** What you have to do **
Among the entries that follow, the required portion opens with the line containing "left eye: (398, 221)" and closes with the line containing "right hip: (158, 790)". Give that portion again exactly, and nothing else.

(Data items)
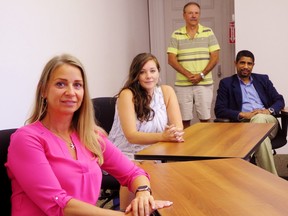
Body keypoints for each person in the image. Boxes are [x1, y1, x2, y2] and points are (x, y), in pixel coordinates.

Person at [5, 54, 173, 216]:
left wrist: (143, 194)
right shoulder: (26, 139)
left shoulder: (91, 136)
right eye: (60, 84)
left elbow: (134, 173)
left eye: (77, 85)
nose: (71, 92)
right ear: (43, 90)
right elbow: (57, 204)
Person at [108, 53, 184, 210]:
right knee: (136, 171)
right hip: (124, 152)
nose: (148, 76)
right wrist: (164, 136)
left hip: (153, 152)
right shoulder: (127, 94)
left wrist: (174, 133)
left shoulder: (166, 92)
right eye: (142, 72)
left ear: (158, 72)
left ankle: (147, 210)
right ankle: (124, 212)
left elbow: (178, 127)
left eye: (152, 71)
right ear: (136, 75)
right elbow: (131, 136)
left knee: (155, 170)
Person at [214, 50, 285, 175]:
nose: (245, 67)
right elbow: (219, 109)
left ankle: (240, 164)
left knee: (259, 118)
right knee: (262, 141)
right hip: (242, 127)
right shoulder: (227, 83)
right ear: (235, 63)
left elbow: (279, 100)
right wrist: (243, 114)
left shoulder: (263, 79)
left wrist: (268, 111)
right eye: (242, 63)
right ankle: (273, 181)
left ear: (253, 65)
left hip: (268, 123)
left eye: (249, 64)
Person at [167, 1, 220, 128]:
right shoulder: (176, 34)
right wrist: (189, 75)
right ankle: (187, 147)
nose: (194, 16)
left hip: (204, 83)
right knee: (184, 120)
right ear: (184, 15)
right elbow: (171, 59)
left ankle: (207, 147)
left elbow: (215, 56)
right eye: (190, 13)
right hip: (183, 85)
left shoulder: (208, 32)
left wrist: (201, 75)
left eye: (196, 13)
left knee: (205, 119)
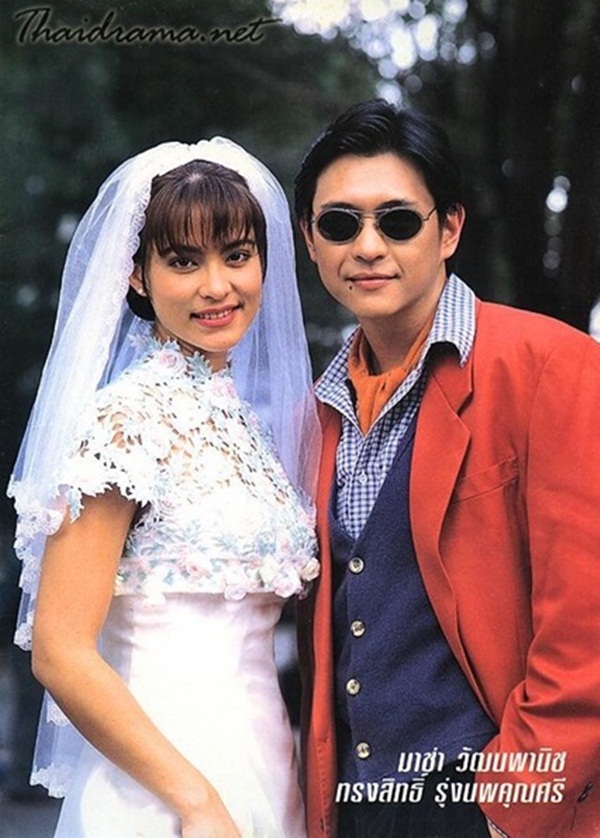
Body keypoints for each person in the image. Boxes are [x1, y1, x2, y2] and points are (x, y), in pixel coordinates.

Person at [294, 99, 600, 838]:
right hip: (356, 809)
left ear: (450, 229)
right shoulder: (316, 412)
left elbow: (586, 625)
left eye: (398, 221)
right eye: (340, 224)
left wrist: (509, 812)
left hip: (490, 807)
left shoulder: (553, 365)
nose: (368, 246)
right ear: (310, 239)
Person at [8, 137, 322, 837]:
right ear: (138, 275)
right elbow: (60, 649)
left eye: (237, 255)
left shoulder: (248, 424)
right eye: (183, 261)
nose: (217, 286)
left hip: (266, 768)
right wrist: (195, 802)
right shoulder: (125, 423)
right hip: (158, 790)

* * *

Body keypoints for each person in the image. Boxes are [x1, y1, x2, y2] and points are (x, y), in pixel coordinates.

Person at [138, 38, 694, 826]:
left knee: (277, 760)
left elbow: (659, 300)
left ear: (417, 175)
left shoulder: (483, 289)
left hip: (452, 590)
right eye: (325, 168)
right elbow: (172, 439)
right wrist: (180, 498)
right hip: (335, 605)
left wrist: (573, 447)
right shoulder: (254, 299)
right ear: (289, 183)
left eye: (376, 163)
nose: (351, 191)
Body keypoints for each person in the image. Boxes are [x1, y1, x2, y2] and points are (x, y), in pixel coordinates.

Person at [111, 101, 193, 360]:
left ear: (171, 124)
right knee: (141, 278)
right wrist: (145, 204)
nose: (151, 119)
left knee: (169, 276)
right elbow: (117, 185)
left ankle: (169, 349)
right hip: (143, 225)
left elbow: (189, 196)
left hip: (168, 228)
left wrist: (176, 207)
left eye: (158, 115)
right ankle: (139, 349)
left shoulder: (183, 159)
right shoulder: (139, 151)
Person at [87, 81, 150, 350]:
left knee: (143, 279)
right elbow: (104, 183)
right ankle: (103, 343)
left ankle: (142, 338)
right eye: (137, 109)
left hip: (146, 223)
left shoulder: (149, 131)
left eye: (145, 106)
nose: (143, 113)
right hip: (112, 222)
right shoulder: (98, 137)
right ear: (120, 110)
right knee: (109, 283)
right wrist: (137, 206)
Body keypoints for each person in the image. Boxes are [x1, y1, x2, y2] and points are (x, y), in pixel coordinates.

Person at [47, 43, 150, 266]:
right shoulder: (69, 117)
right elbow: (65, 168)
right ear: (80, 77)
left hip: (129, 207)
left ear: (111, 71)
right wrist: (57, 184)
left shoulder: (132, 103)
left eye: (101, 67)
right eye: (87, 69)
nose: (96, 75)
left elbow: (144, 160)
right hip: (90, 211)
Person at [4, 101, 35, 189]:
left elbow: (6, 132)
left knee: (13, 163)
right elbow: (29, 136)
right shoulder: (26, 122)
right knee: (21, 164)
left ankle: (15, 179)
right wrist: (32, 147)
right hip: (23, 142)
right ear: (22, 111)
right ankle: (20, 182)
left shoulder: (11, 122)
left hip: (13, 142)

** Task solution **
left eye: (398, 221)
right eye: (340, 224)
left wrist: (509, 812)
left hip: (490, 807)
left shoulder: (553, 365)
nose: (368, 246)
right ear: (310, 239)
Person at [8, 137, 322, 837]:
right ear: (138, 275)
right elbow: (60, 649)
left eye: (237, 255)
left shoulder: (248, 424)
right eye: (183, 261)
nose: (217, 286)
left hip: (266, 768)
right wrist: (195, 802)
right shoulder: (125, 423)
right hip: (158, 790)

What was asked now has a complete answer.